Start to finish, print the data below exactly, without the images.

■ Saved entries:

%%

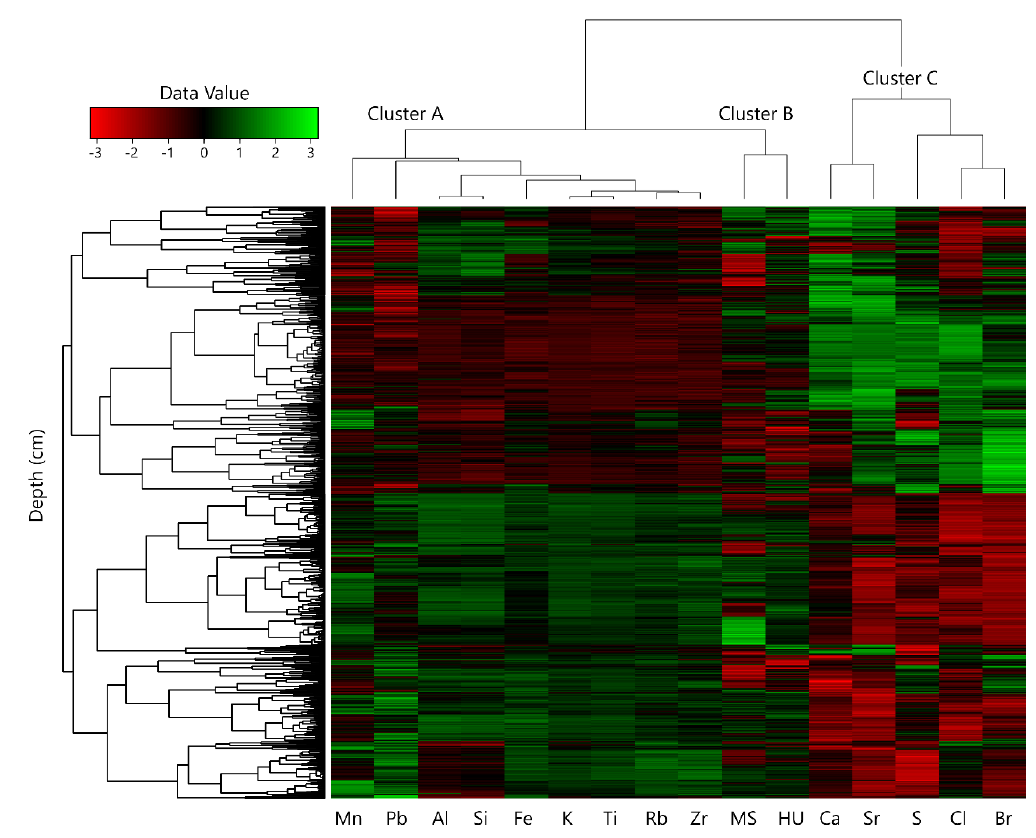
Figure 6. Hierarchical clustering heatmap of Pearson correlation coe ffi cients between non-destructive techniques results for each depth (cm) measured. The 3 main clusters that were exported are presented at the top of the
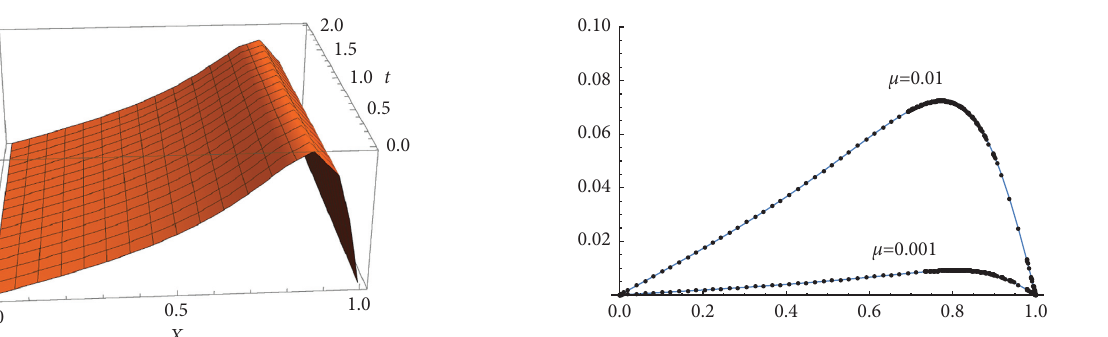
� 1 (a) and T � 3 (b) for Example 2. 0 0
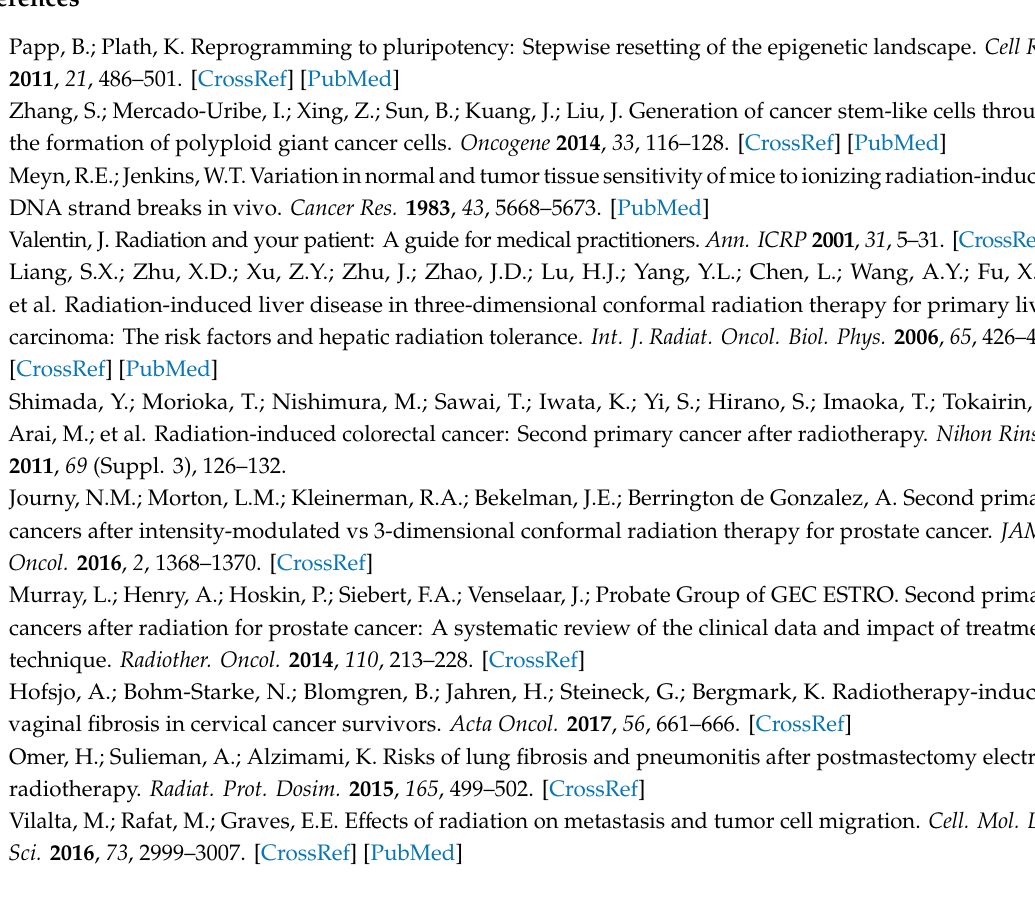
Figure S1: Expression level of apoptosis, fibrosis and cell proliferation-related genes in adult wild-type zebrafish without or with radiation, Figure S2: Expression levels of lipogenic factor and lipogenesis enzyme genes in adult transgenic zebrafish without or with radiation, Figure S3: The expression of hnf4a , ddah1 , 11b-hsd1, asgpr1 , and hnf4a downstream target genes: tdo2a , in zebrafish after irradiation, Table S1: Primer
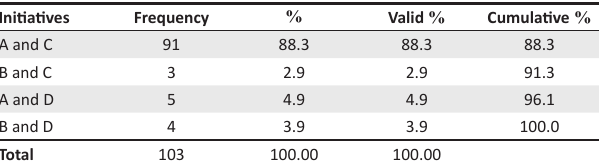
TABLE 1: Frequency and monitoring: Which pair of initiatives would you choose? Initiatives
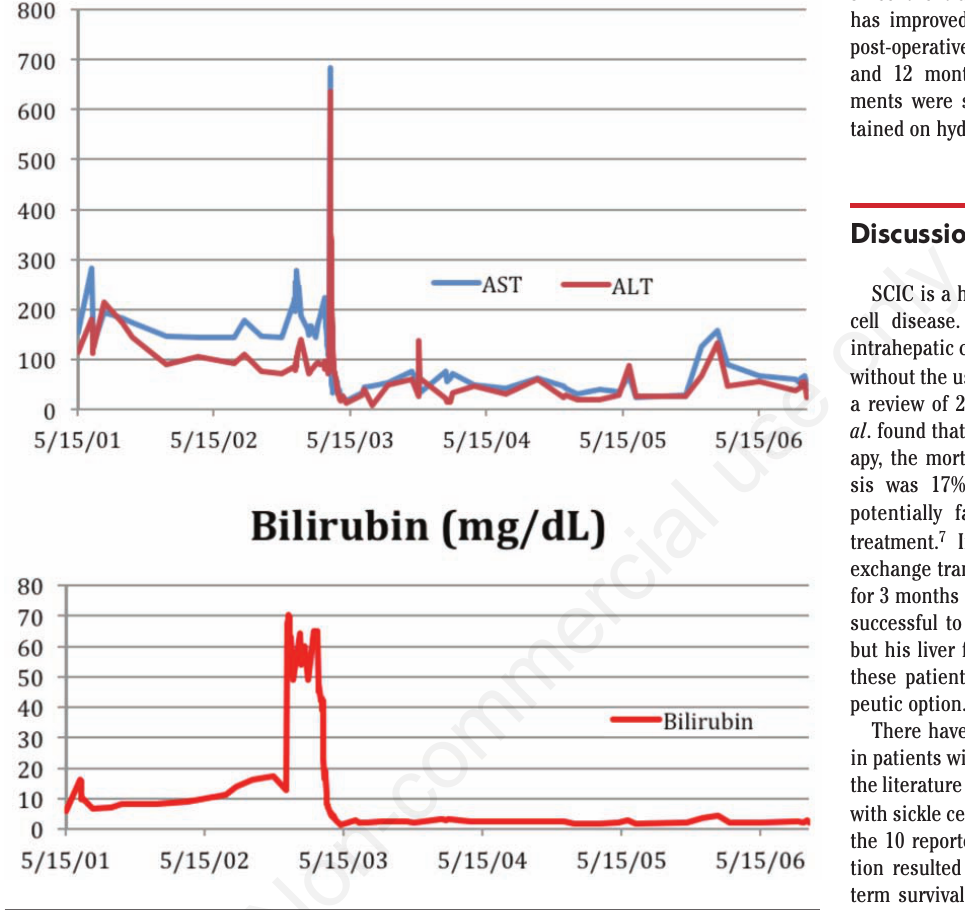
Figure 1. Aspartate aminotransferase/alanine aminotransferase (AST/ALT) (IU/L), and bilirubin (mg/dL).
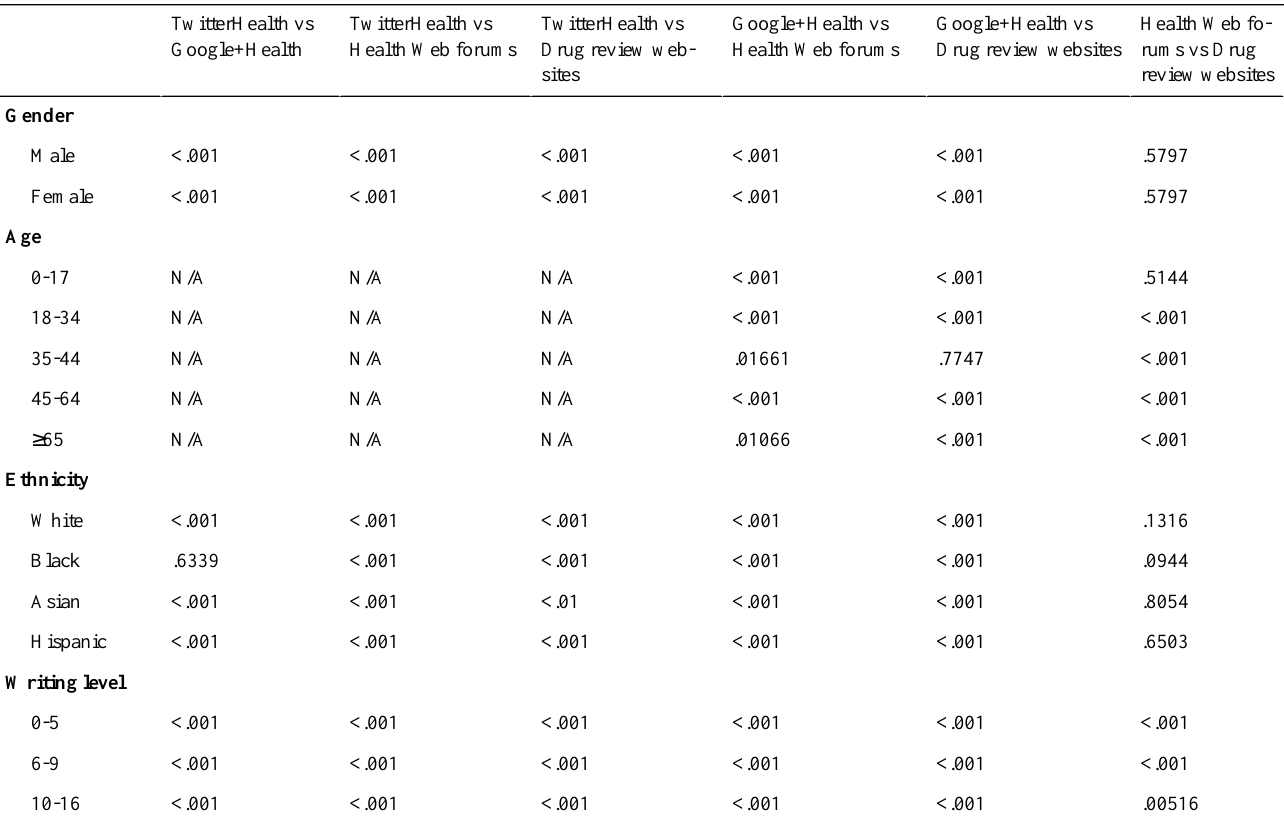
Table 9. P values for Mann-Whitney U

%%

■ Solution below:
Figure 6. Hierarchical clustering heatmap of Pearson correlation coe ffi cients between non-destructive techniques results for each depth (cm) measured. The 3 main clusters that were exported are presented at the top of the
� 1 (a) and T � 3 (b) for Example 2. 0 0
Figure S1: Expression level of apoptosis, fibrosis and cell proliferation-related genes in adult wild-type zebrafish without or with radiation, Figure S2: Expression levels of lipogenic factor and lipogenesis enzyme genes in adult transgenic zebrafish without or with radiation, Figure S3: The expression of hnf4a , ddah1 , 11b-hsd1, asgpr1 , and hnf4a downstream target genes: tdo2a , in zebrafish after irradiation, Table S1: Primer
TABLE 1: Frequency and monitoring: Which pair of initiatives would you choose? Initiatives
Figure 1. Aspartate aminotransferase/alanine aminotransferase (AST/ALT) (IU/L), and bilirubin (mg/dL).
Table 9. P values for Mann-Whitney U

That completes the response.